▸ **Work instruction**: Begin at the line containing "index dip: (194, 161)" in the records below, end at the line containing "index pip: (1368, 752)", and retype each line in that span exactly. No other line and no image should appear.

Extracted records
-------------------------

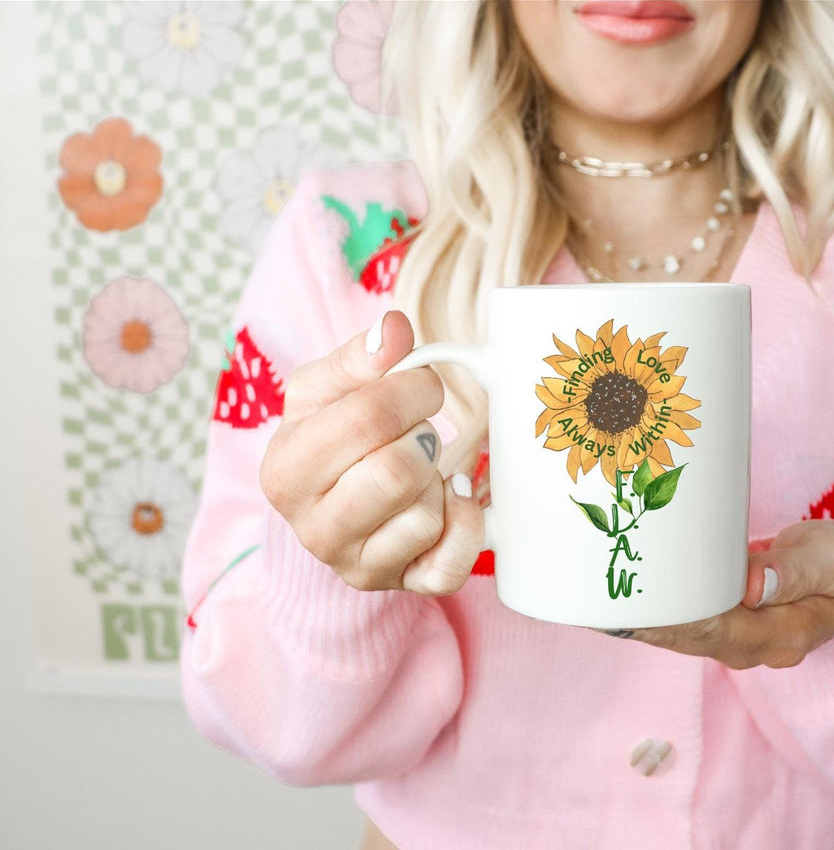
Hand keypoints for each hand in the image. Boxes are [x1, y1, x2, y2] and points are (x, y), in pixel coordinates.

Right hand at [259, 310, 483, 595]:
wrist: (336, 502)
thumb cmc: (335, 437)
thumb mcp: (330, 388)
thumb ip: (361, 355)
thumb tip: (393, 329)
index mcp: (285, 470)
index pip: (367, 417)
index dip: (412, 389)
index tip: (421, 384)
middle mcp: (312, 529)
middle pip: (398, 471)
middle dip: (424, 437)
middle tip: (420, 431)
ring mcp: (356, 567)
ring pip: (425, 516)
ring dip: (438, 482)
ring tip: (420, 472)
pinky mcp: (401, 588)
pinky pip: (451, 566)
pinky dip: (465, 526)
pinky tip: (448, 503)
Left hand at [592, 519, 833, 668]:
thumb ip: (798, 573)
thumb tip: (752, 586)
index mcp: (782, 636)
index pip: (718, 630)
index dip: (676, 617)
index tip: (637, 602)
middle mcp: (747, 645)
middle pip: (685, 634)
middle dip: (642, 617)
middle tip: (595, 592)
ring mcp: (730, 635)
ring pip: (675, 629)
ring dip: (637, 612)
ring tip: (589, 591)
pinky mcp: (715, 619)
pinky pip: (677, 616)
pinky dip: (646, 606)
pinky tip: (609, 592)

-------------------------

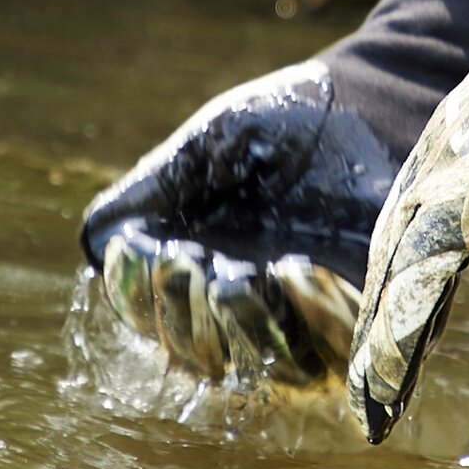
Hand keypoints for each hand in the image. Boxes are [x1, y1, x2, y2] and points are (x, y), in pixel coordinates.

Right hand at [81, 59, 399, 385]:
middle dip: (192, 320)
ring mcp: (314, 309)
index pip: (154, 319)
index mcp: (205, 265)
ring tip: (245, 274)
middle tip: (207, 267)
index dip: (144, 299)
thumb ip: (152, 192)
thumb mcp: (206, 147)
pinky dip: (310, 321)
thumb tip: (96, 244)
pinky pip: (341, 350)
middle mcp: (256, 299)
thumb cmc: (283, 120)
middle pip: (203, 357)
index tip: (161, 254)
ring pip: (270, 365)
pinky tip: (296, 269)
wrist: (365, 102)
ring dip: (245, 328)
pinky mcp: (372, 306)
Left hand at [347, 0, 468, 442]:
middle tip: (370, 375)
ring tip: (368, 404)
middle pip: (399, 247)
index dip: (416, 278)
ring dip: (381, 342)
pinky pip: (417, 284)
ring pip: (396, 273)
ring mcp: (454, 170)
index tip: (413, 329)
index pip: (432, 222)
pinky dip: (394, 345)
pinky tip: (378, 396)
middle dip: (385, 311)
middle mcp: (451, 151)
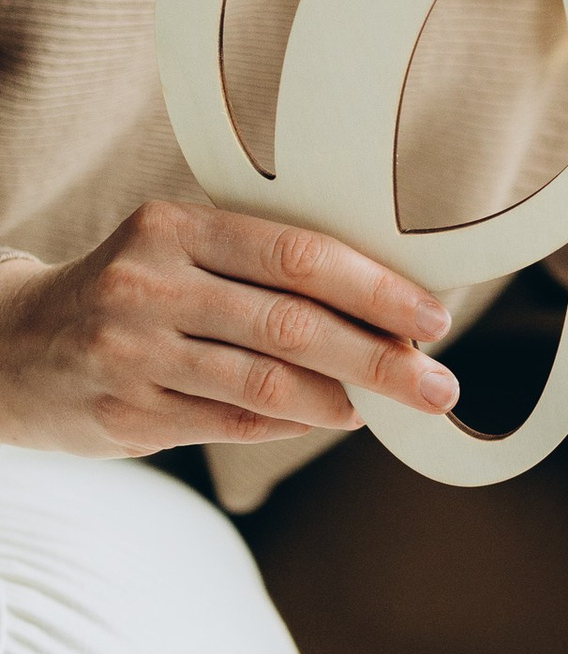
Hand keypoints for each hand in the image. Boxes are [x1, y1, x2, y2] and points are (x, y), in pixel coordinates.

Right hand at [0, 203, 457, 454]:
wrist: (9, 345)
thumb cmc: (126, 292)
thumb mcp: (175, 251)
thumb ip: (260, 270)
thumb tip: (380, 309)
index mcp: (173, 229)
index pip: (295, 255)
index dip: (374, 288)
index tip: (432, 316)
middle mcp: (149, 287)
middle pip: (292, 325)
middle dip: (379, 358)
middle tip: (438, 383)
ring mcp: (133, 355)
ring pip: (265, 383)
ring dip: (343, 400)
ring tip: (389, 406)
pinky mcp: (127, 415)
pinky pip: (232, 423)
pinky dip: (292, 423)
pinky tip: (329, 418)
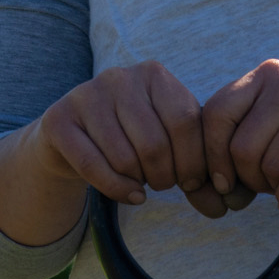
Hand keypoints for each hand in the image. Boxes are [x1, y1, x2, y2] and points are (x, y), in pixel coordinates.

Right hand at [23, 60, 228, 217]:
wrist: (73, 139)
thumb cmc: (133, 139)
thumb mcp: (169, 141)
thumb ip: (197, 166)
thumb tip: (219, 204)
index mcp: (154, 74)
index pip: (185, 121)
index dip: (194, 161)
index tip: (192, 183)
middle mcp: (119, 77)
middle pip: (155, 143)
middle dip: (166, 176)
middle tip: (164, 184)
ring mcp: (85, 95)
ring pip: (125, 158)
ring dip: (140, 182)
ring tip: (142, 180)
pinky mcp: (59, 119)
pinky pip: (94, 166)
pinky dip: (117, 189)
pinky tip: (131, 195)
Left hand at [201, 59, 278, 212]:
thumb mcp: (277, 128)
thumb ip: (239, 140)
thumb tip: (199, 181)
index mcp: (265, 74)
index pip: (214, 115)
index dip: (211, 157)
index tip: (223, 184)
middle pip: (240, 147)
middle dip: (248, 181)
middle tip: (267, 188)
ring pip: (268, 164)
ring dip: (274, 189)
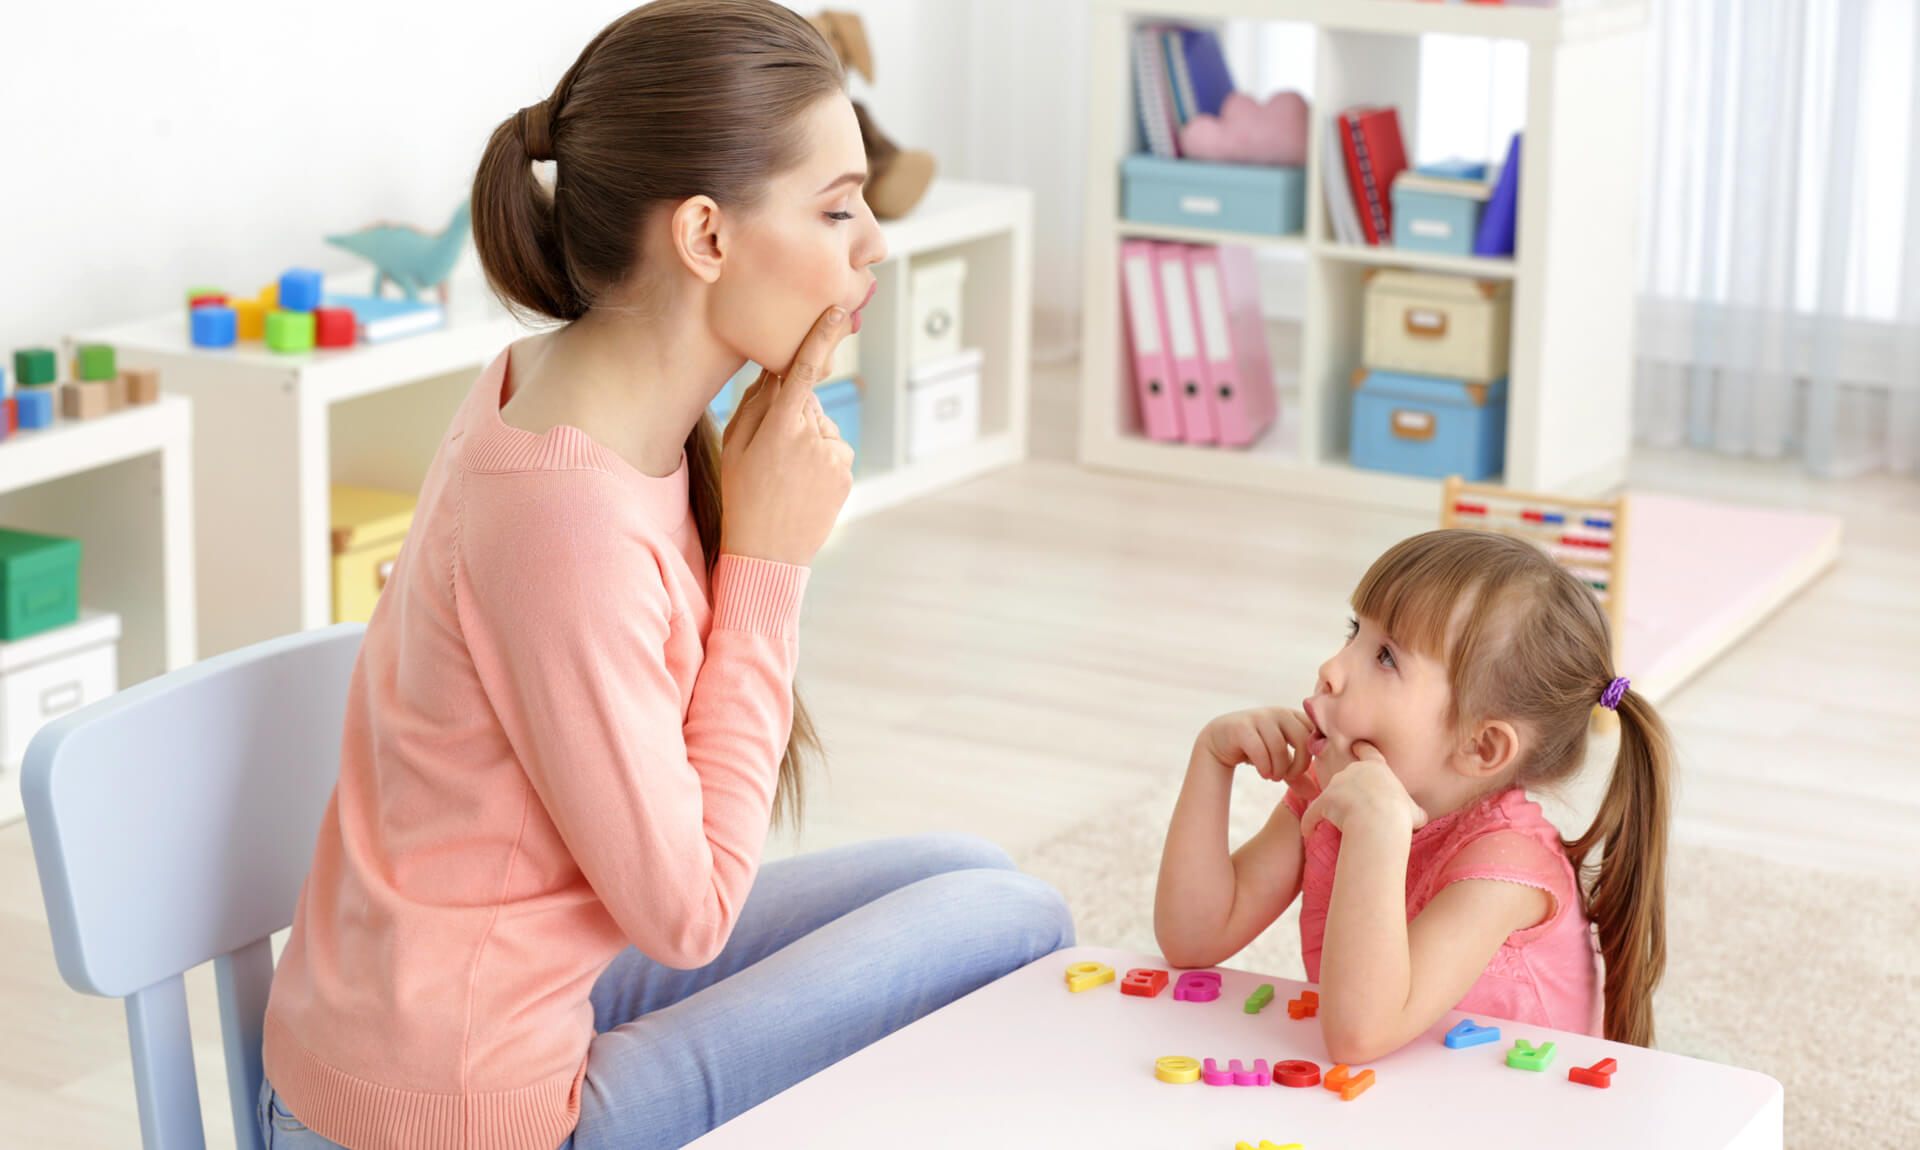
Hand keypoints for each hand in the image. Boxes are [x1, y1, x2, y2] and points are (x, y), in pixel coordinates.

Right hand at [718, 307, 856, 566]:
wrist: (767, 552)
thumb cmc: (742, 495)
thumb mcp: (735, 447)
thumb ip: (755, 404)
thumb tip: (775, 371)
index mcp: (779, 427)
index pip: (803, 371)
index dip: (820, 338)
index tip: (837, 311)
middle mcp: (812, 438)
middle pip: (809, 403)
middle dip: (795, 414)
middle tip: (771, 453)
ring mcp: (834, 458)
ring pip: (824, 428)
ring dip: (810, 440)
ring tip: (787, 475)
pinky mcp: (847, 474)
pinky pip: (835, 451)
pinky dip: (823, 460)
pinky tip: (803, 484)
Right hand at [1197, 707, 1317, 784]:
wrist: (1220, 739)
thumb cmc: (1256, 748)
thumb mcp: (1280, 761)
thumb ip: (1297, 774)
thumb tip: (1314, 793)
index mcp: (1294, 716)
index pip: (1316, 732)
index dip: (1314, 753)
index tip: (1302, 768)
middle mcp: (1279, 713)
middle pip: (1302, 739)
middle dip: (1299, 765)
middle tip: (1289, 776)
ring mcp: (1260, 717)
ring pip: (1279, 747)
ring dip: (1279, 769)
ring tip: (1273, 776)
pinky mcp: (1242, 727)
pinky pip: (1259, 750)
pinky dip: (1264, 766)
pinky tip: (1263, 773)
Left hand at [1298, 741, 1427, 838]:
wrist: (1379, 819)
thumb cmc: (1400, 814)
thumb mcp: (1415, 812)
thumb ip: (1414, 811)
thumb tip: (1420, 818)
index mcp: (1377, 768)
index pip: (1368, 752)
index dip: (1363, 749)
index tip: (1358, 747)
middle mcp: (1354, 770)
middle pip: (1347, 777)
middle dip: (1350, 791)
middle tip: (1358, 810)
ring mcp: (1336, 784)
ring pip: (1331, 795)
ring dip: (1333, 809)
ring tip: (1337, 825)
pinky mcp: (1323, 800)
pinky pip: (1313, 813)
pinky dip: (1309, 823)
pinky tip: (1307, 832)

-------------------------

▸ **Task answer**:
index dip: (194, 161)
index tip: (192, 183)
middle mcp: (119, 77)
middle pip: (155, 143)
middle dip: (166, 176)
middle tip: (164, 184)
ring mcp: (85, 95)
ring pip: (125, 158)
ring dip: (140, 182)
ring tip: (142, 180)
pinky mcp: (59, 119)
pinky pip: (94, 166)
pinky dip: (117, 189)
pinky tip: (131, 195)
Left hand at [201, 59, 278, 212]:
thumb mcp: (277, 128)
thumb ip: (239, 140)
thumb tip: (199, 181)
index mcp: (265, 74)
index pip: (214, 115)
index dip: (211, 157)
index tip: (223, 184)
middle pip: (240, 147)
middle dip: (248, 181)
middle tip: (267, 188)
ring pip: (268, 164)
ring dip: (274, 189)
Hand keypoints for each hand in the image. Boxes are [x1, y1, x2, y2] and points are (x, y), in pixel coordinates.

Right hand at [718, 307, 856, 566]:
wrist: (767, 552)
thumb cmc: (742, 495)
thumb mcp: (735, 447)
thumb ip: (755, 404)
thumb tip: (775, 371)
index mcp: (779, 427)
index pip: (803, 371)
index dip: (820, 338)
index tip: (837, 311)
middle mcp: (812, 438)
middle pip: (809, 403)
middle dip: (795, 414)
middle tip: (771, 453)
ring mcp: (834, 458)
ring pip: (824, 428)
ring dip: (810, 440)
ring tip: (787, 475)
pinky mcp: (847, 474)
pinky pip: (835, 451)
pinky dip: (823, 460)
pinky tip: (803, 484)
Right hand at [1197, 707, 1317, 784]:
wrist: (1220, 739)
thumb cmc: (1256, 748)
thumb mcp: (1280, 761)
thumb ip: (1297, 774)
thumb tip: (1314, 793)
index mcp: (1294, 716)
index pip: (1316, 732)
index dip: (1314, 753)
index tip: (1302, 768)
middle mcp: (1279, 713)
middle pip: (1302, 739)
middle dip: (1299, 765)
middle tip: (1289, 776)
ring mcp: (1260, 717)
ring pip: (1279, 747)
ring dip: (1279, 769)
ring tip: (1273, 776)
pinky mcp: (1242, 727)
pinky pip: (1259, 750)
pinky dip: (1264, 766)
pinky tip: (1263, 773)
Left hand at [1298, 741, 1427, 838]:
wrist: (1379, 819)
thumb cmc: (1400, 814)
thumb mcp: (1415, 812)
thumb ip: (1414, 811)
thumb tip: (1420, 818)
index mcp: (1377, 768)
index pip: (1368, 752)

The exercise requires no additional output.